[Greasemonkey] a difference in vision

Aaron Boodman zboogs at gmail.com
Thu May 26 19:43:38 EDT 2005


Wow. Evan paints a pretty dire picture.

I think the situation is somewhat less disastrous. Yeah gm is being
used in ways I didn't forsee. But that's pretty cool. True, I think
people are trying to build too much robustness into something
fundamentally balanced on shifting soil, but hey people can do what
they want.

I cannot deny, I disagree with some (ok many) of the bells and
whistles people want to add. But hey, I'm entilted to my opinion.
Those who know me know that I tend to be somewhat of a

> minimalist nazi

, but it's all good. I can be convinced. Just not with "everyone else
does it" and "duh, can't you see" arguments. And hey, if you really
really really must have attribution for your thirty line user script
show up in the UI, branch Greasemonkey and create your own.
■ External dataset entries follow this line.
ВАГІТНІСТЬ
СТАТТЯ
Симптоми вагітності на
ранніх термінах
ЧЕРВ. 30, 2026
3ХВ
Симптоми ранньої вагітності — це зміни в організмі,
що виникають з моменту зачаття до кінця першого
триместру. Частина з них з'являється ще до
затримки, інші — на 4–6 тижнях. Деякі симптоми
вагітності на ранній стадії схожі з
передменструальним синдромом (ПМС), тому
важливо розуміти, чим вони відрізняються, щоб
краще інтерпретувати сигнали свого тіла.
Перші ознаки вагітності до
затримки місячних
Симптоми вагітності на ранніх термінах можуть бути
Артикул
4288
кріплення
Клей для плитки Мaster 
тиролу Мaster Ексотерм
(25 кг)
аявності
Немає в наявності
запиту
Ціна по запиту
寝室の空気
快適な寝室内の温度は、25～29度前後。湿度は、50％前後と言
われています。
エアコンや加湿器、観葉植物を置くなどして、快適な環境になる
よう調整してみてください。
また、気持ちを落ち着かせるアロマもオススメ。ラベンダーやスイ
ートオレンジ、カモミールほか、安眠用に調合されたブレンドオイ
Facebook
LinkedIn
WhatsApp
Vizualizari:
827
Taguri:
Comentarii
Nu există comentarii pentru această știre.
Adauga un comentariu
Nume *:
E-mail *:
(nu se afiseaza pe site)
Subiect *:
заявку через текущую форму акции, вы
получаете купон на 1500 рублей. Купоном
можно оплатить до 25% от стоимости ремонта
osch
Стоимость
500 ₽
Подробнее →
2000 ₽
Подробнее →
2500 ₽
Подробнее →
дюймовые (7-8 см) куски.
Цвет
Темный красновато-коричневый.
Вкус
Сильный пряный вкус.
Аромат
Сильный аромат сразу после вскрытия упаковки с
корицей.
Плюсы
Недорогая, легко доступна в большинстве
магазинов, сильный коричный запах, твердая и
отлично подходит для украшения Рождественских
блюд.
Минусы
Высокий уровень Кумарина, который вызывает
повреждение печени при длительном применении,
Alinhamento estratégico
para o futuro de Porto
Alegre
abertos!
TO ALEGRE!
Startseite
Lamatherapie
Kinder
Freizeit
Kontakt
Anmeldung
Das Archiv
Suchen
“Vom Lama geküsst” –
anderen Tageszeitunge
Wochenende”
It's open
source, yo.

-- 
Aaron

On 5/26/05, Evan Martin <evan.martin at gmail.com> wrote:
> [Disclaimer: my opinions are derived from hanging out and talking with
> Aaron but he hasn't vetted this mail.  But he's also too nice to write
> this email, so I get to do it!]
> 
> I think the original vision for Greasemonkey was that user scripts
> would be tiny, ephemeral things; quick hacks that are passed around
> and that break as site owners change their sites.  The analogy was
> shell scripts -- you write them once to solve your task and then you
> forget about them, or if you share them, you share them as a snippet
> of code in an email and not as complicated .tar.gz download.
> 
> Somehow along the way people began using Greasemonkey for something
> else: complicated and tricky modifications that reached deep into a
> site.  Those are cool, with "far-reaching implications" and all of
> those nice phrases people like to post to their blogs about.  But
> they're complicated, and there are already provisions in Mozilla for
> distribution, versioning, and autoupdate.  They're called extensions.
> 
> This is why Aaron wanted to integrate a script editor -- not because
> of feature creep, but because a script is something you do immediately
> when a page annoys you.  Or you take someone else's script that makes
> a textbox 600px wide and you tweak it to make it 800px wide.  This is
> why a author tag doesn't fit in -- because by their very nature the
> scripts are derivative of someone else's work anyway and somebody
> farther down the road will continue to change them.  It's 20 lines of
> obvious code, why are we worrying about copyright and licensing of
> derivative works?
> 
> With all of that said, I there's obviously place in the world for the
> Lickrs and the Book Burros, and maybe the solution isn't converting
> all of them to extensions.  But as everyone sits here and tries to
> figure out ways to embed HTML and images and more metadata into their
> single file of javascript I can't help but point out that there's an
> easy way to package disparate data together: it's called tar.
> 
> How do you reconcile these views?  I see two options:
>  - creature feep Greasemonkey into extensionmanager++; or
>  - fork Greasemonkey into a bigger brother (I proposed to Aaron
> "Greaseape", but that's lame) that does extension management with
> signing and author metadata and tarballs and autoupdates and XUL
> hacking and menu commands and preference panes.
> 
> I don't much like either of them, but I don't see any other options.